Activity: Keep the pictures out. Write out every line of the listing exactly.

*****

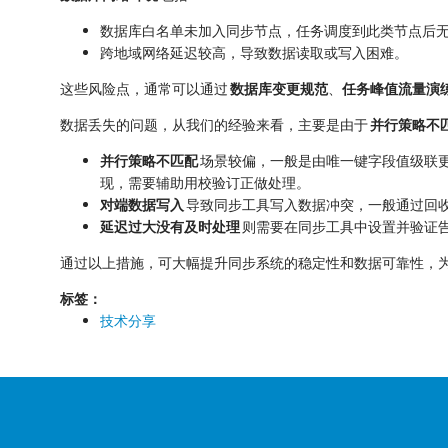
数据库白名单未加入同步节点，任务调度到此类节点后
跨地域网络延迟较高，导致数据读取或写入困难。
这些风险点，通常可以通过
数据库变更规范
、
任务峰值流量演
数据丢失的问题，从我们的经验来看，主要是由于
并行策略不
并行策略不匹配
场景较偏，一般是由唯一键字段值级联
现，需要辅助用校验订正做处理。
对端数据写入
导致同步工具写入数据冲突，一般通过回
延迟过大没有及时处理
则需要在同步工具中设置并验证告
通过以上措施，可大幅提升同步系统的稳定性和数据可靠性，
标签：
技术分享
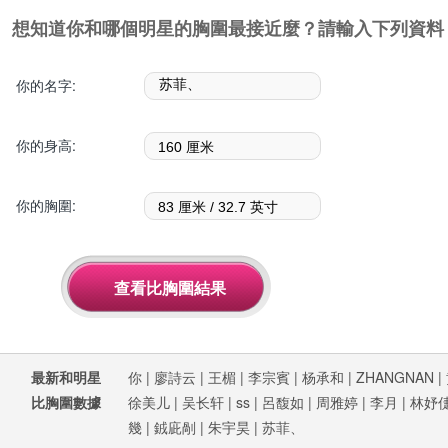
想知道你和哪個明星的胸圍最接近麼？請輸入下列資料
你的名字:
你的身高:
你的胸圍:
最新和明星
你
|
廖詩云
|
王楣
|
李宗賓
|
杨承和
|
ZHANGNAN
|
比胸圍數據
徐美儿
|
吴长轩
|
ss
|
呂馥如
|
周雅婷
|
李月
|
林妤
幾
|
銊庛剮
|
朱宇昊
|
苏菲、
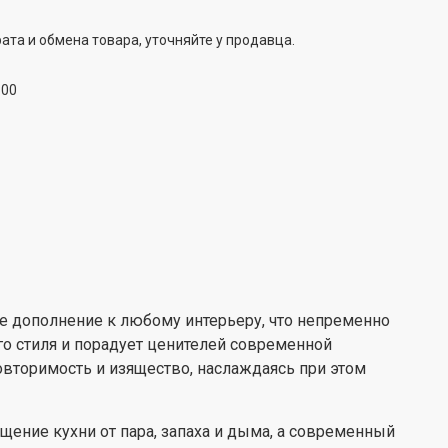
о и надежно защищает металл от коррозии и делает
овечным. Механическое управление вытяжки
ELEYUS
ата и обмена товара, уточняйте у продавца.
ется простым, понятным использовании и надежным,
много лет, как и сама вытяжка.
:00
а современном рынке встраиваемой техники
EYUS в отличие от конкурентов предоставляет 5-летнюю
кцию, которая подкреплена мощной сетью сервисных
ах Украины.
ое дополнение к любому интерьеру, что непременно
го стиля и порадует ценителей современной
повторимость и изящество, наслаждаясь при этом
щение кухни от пара, запаха и дыма, а современный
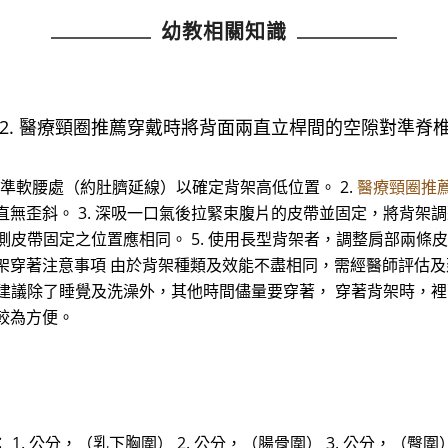
幼教相關知識
2. 醫療頸圈推薦穿戴時將背面兩直立桿間的空隙對準脊
處對準軟腰處（約肚臍延線）以確定背架高低位置。 2.
醫療頸圈推
直無歪斜。 3. 深吸一口氣後拉緊束腹片的皮帶並固定，將背架
側皮帶固定之位置應相同。 5. 使用長型背架者，調整肩部兩條皮
架穿著注意事項 由於背架種類及效能不盡相同，需經醫師評估及
佳，建議除了睡覺及洗澡外，其他時間儘量要穿著， 穿著背架時，
較為方便。
測量： 1. 公分，（乳下胸圍） 2. 公分，（腸骨圍） 3. 公分，（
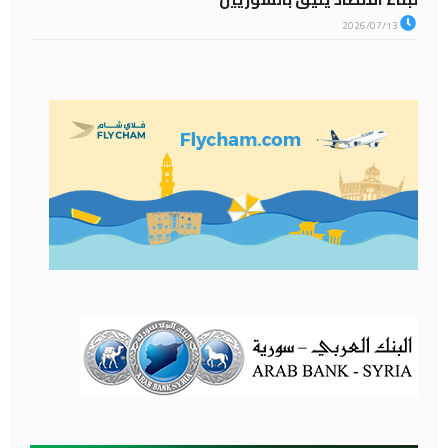
2026/07/13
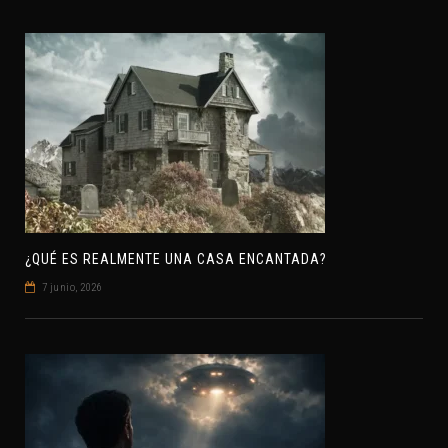
¿QUÉ ES REALMENTE UNA CASA ENCANTADA?
7 junio, 2026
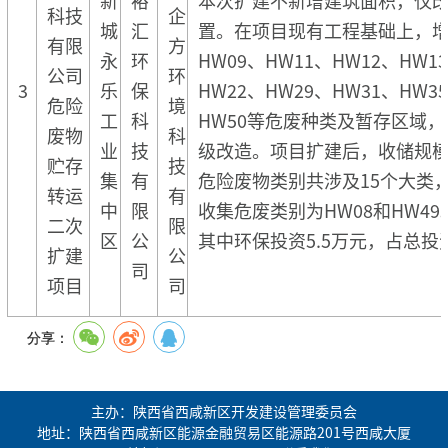
科技
企
城
汇
置。在项目现有工程基础上，增加
有限
方
永
环
HW09、HW11、HW12、HW1
公司
环
3
乐
保
HW22、HW29、HW31、HW3
危险
境
工
科
HW50等危废种类及暂存区域
废物
科
业
技
级改造。项目扩建后，收储规模10
贮存
技
集
有
危险废物类别共涉及15个大类
转运
有
中
限
收集危废类别为HW08和HW4
二次
限
区
公
其中环保投资5.5万元，占总投资
扩建
公
司
项目
司
分享：
主办：陕西省西咸新区开发建设管理委员会
地址：陕西省西咸新区能源金融贸易区能源路201号西咸大厦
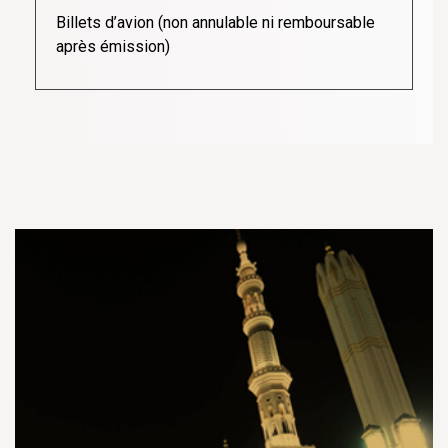
Billets d’avion (non annulable ni remboursable
après émission)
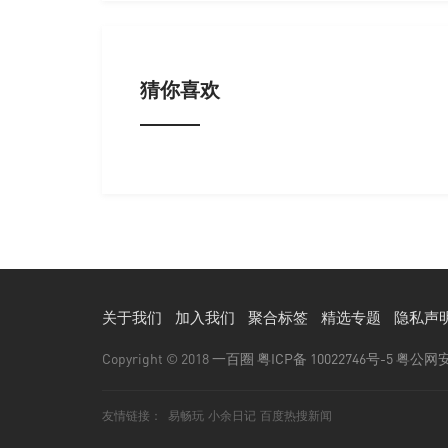
猜你喜欢
关于我们
加入我们
聚合标签
精选专题
隐私声
Copyright © 2018
一百圈
粤ICP备 10022746号-5
粤公网安备
友情链接：
易畅玩
小余日记
百度热搜新闻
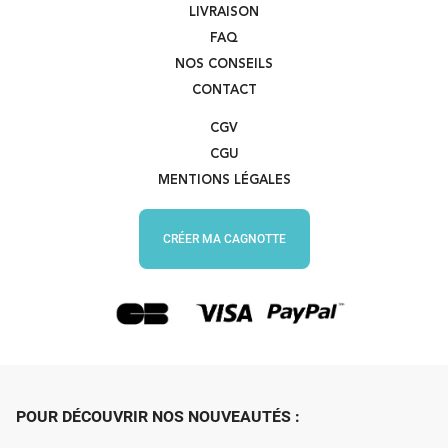
LIVRAISON
FAQ
NOS CONSEILS
CONTACT
CGV
CGU
MENTIONS LÉGALES
CRÉER MA CAGNOTTE
POUR DÉCOUVRIR NOS NOUVEAUTÉS :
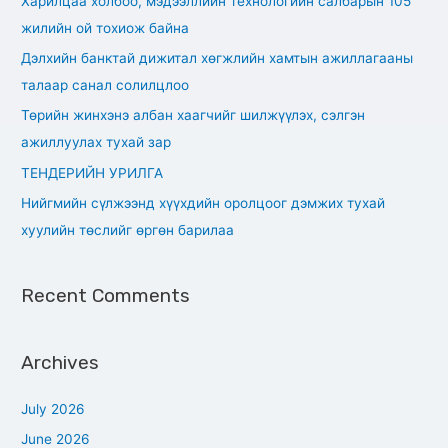
Харилцаа холбоо, мэдээллийн технологийн салбарын 105
h
жилийн ой тохиож байна
f
Дэлхийн банктай дижитал хөгжлийн хамтын ажиллагааны
o
талаар санал солилцлоо
r
Төрийн жинхэнэ албан хаагчийг шилжүүлэх, сэлгэн
:
ажиллуулах тухай зар
ТЕНДЕРИЙН УРИЛГА
Нийгмийн сүлжээнд хүүхдийн оролцоог дэмжих тухай
хуулийн төслийг өргөн барилаа
Recent Comments
Archives
July 2026
June 2026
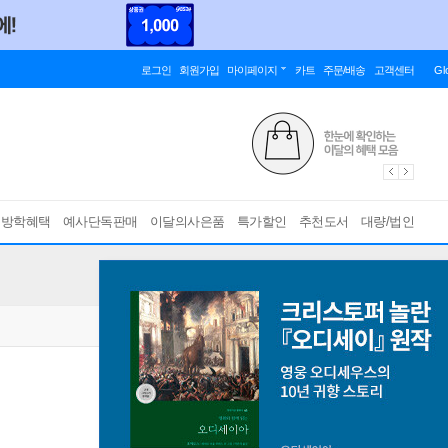
로그인
회원가입
마이페이지
카트
주문/배송
고객센터
Gl
름방학혜택
예사단독판매
이달의사은품
특가할인
추천도서
대량/법인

*****

Written response:
数据库白名单未加入同步节点，任务调度到此类节点后
跨地域网络延迟较高，导致数据读取或写入困难。
这些风险点，通常可以通过
数据库变更规范
、
任务峰值流量演
数据丢失的问题，从我们的经验来看，主要是由于
并行策略不
并行策略不匹配
场景较偏，一般是由唯一键字段值级联
现，需要辅助用校验订正做处理。
对端数据写入
导致同步工具写入数据冲突，一般通过回
延迟过大没有及时处理
则需要在同步工具中设置并验证告
通过以上措施，可大幅提升同步系统的稳定性和数据可靠性，
标签：
技术分享
想知道你和哪個明星的胸圍最接近麼？請輸入下列資料
你的名字:
你的身高:
你的胸圍:
最新和明星
你
|
廖詩云
|
王楣
|
李宗賓
|
杨承和
|
ZHANGNAN
|
比胸圍數據
徐美儿
|
吴长轩
|
ss
|
呂馥如
|
周雅婷
|
李月
|
林妤
幾
|
銊庛剮
|
朱宇昊
|
苏菲、
о и надежно защищает металл от коррозии и делает
овечным. Механическое управление вытяжки
ELEYUS
ата и обмена товара, уточняйте у продавца.
ется простым, понятным использовании и надежным,
много лет, как и сама вытяжка.
:00
а современном рынке встраиваемой техники
EYUS в отличие от конкурентов предоставляет 5-летнюю
кцию, которая подкреплена мощной сетью сервисных
ах Украины.
ое дополнение к любому интерьеру, что непременно
го стиля и порадует ценителей современной
повторимость и изящество, наслаждаясь при этом
щение кухни от пара, запаха и дыма, а современный
幼教相關知識
2. 醫療頸圈推薦穿戴時將背面兩直立桿間的空隙對準脊
處對準軟腰處（約肚臍延線）以確定背架高低位置。 2.
醫療頸圈推
直無歪斜。 3. 深吸一口氣後拉緊束腹片的皮帶並固定，將背架
側皮帶固定之位置應相同。 5. 使用長型背架者，調整肩部兩條皮
架穿著注意事項 由於背架種類及效能不盡相同，需經醫師評估及
佳，建議除了睡覺及洗澡外，其他時間儘量要穿著， 穿著背架時，
較為方便。
測量： 1. 公分，（乳下胸圍） 2. 公分，（腸骨圍） 3. 公分，（
2026/07/13
¿QUÉ ES REALMENTE UNA CASA ENCANTADA?
7 junio, 2026
科技
企
城
汇
置。在项目现有工程基础上，增加
有限
方
永
环
HW09、HW11、HW12、HW1
公司
环
3
乐
保
HW22、HW29、HW31、HW3
危险
境
工
科
HW50等危废种类及暂存区域
废物
科
业
技
级改造。项目扩建后，收储规模10
贮存
技
集
有
危险废物类别共涉及15个大类
转运
有
中
限
收集危废类别为HW08和HW4
二次
限
区
公
其中环保投资5.5万元，占总投资
扩建
公
司
项目
司
分享：
主办：陕西省西咸新区开发建设管理委员会
地址：陕西省西咸新区能源金融贸易区能源路201号西咸大厦
Billets d’avion (non annulable ni remboursable
après émission)
猜你喜欢
关于我们
加入我们
聚合标签
精选专题
隐私声
Copyright © 2018
一百圈
粤ICP备 10022746号-5
粤公网安备
友情链接：
易畅玩
小余日记
百度热搜新闻
LIVRAISON
FAQ
NOS CONSEILS
CONTACT
CGV
CGU
MENTIONS LÉGALES
CRÉER MA CAGNOTTE
POUR DÉCOUVRIR NOS NOUVEAUTÉS :
Харилцаа холбоо, мэдээллийн технологийн салбарын 105
h
жилийн ой тохиож байна
f
Дэлхийн банктай дижитал хөгжлийн хамтын ажиллагааны
o
талаар санал солилцлоо
r
Төрийн жинхэнэ албан хаагчийг шилжүүлэх, сэлгэн
:
ажиллуулах тухай зар
ТЕНДЕРИЙН УРИЛГА
Нийгмийн сүлжээнд хүүхдийн оролцоог дэмжих тухай
хуулийн төслийг өргөн барилаа
Recent Comments
Archives
July 2026
June 2026
로그인
회원가입
마이페이지
카트
주문/배송
고객센터
Gl
름방학혜택
예사단독판매
이달의사은품
특가할인
추천도서
대량/법인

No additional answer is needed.